While the use case similar to and the design is heavily inspired by
[BIP32](https://github.com/bitcoin/bips/blob/master/bip-0032.mediawiki), DHSD
is simpler, more general and adapted to our needs. In particular, we focus on
general secret derivation; derivation of private and public keys for specific
private/public key algorithms is out of scope. (Note that the latter can be
achieved indirectly.)
## Out of scope
(Direct) Derivation of private and public keys.
## Business impact and use cases
Deterministic hierarchical secret derivation allows an operator to scale the
infrascture and adopt new features while only maintain a _single_ secret.
## Solution
The DHSD-function `DHSD: S ⨯ P → S` maps a value of the cross product `S ⨯ P` to
`S`, where `S = {0,1}^256` is the set of all 256-bit wide bit strings and `P` is
the set of hierarchical paths.
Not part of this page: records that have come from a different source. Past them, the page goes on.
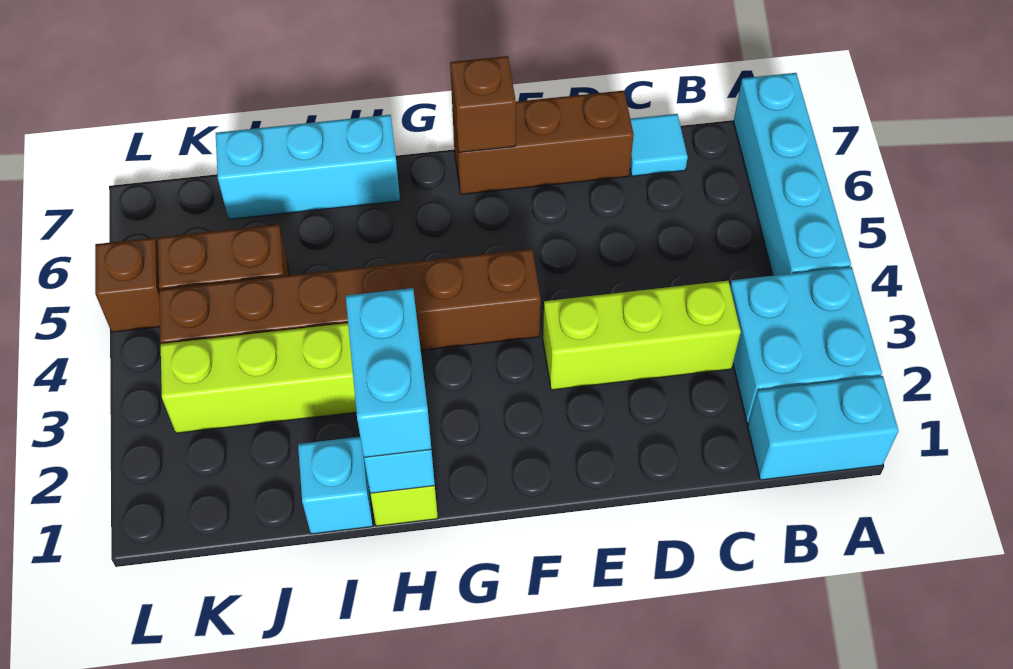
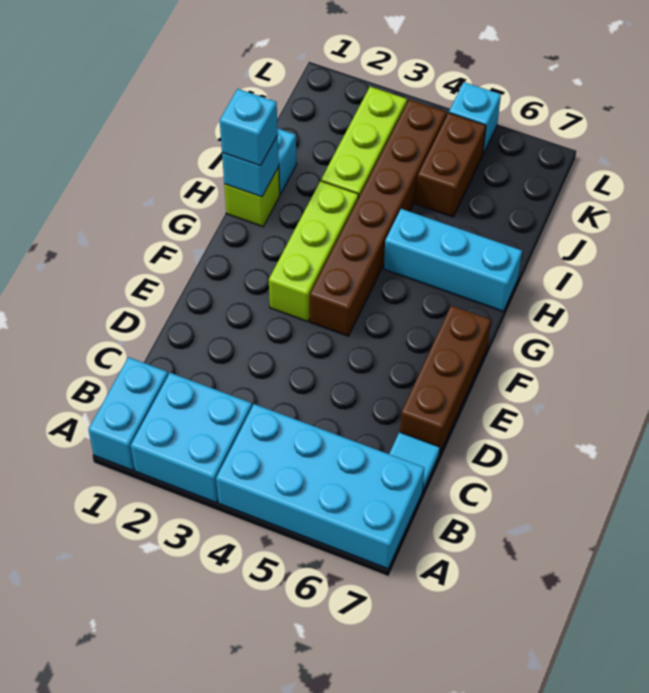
cyan 1x4 brick [734,73,851,276] -> cyan 2x4 brick [216,404,424,569]
lime 1x3 brick [543,281,741,390] -> lime 1x3 brick moved to [269,181,358,322]
brown 1x1 brick [450,56,516,153] -> none
cyan 1x2 brick [346,288,431,457] -> cyan 1x1 brick [220,89,278,166]
cyan 1x3 brick [216,115,400,219] -> cyan 1x3 brick turned to [384,209,522,311]
brown 1x1 brick [95,238,160,332] -> cyan 1x1 brick [449,82,501,154]

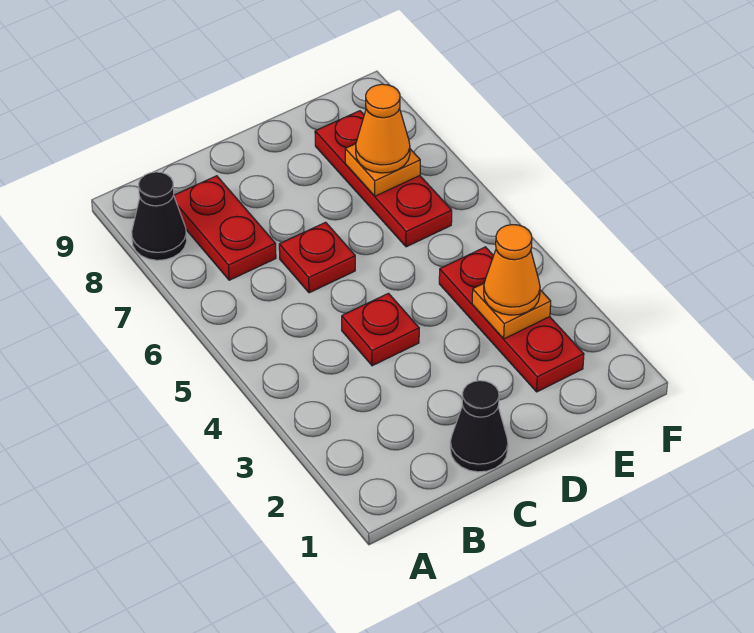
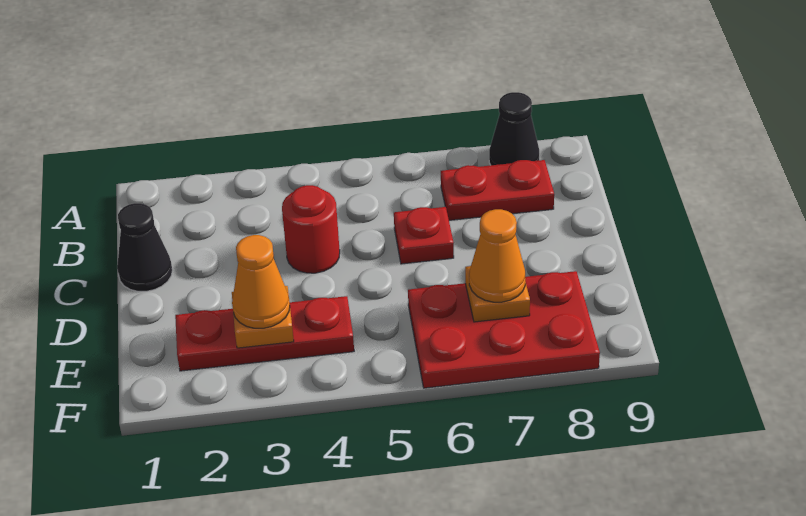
red 1x1 plate [342,293,419,366] -> red 1x1 round brick [282,185,340,273]
red 1x3 plate [315,111,452,247] -> red 2x3 plate [408,271,600,388]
In this context, a path is a finite sequence of
elements of `S` which are called _node labels_:
`P = { [n_0, n_1, ..., n_{i-1}] | i ∈ ℕ ∧ n_i ∈ S }`.
The function definition for DHSD is inductive:
```text
DHSD(s, [n]) = HMAC-SHA256(s, n)
DHSD(s, [n_0, n_1, ... n_{i-1}]) = DHSD(DHSD(s, n_0), [n_1, ..., n_{i-1}])
```
The HMAC-SHA256 key derivation function is defined in
[rfc2104](https://datatracker.ietf.org/doc/html/rfc2104) and instantiated with
SHA256 as the hash function.
### Path coercion
`DHSD` can be applied to any tree structure where the child nodes are uniquely
named by simply applying `SHA256` to the node name to form a node label.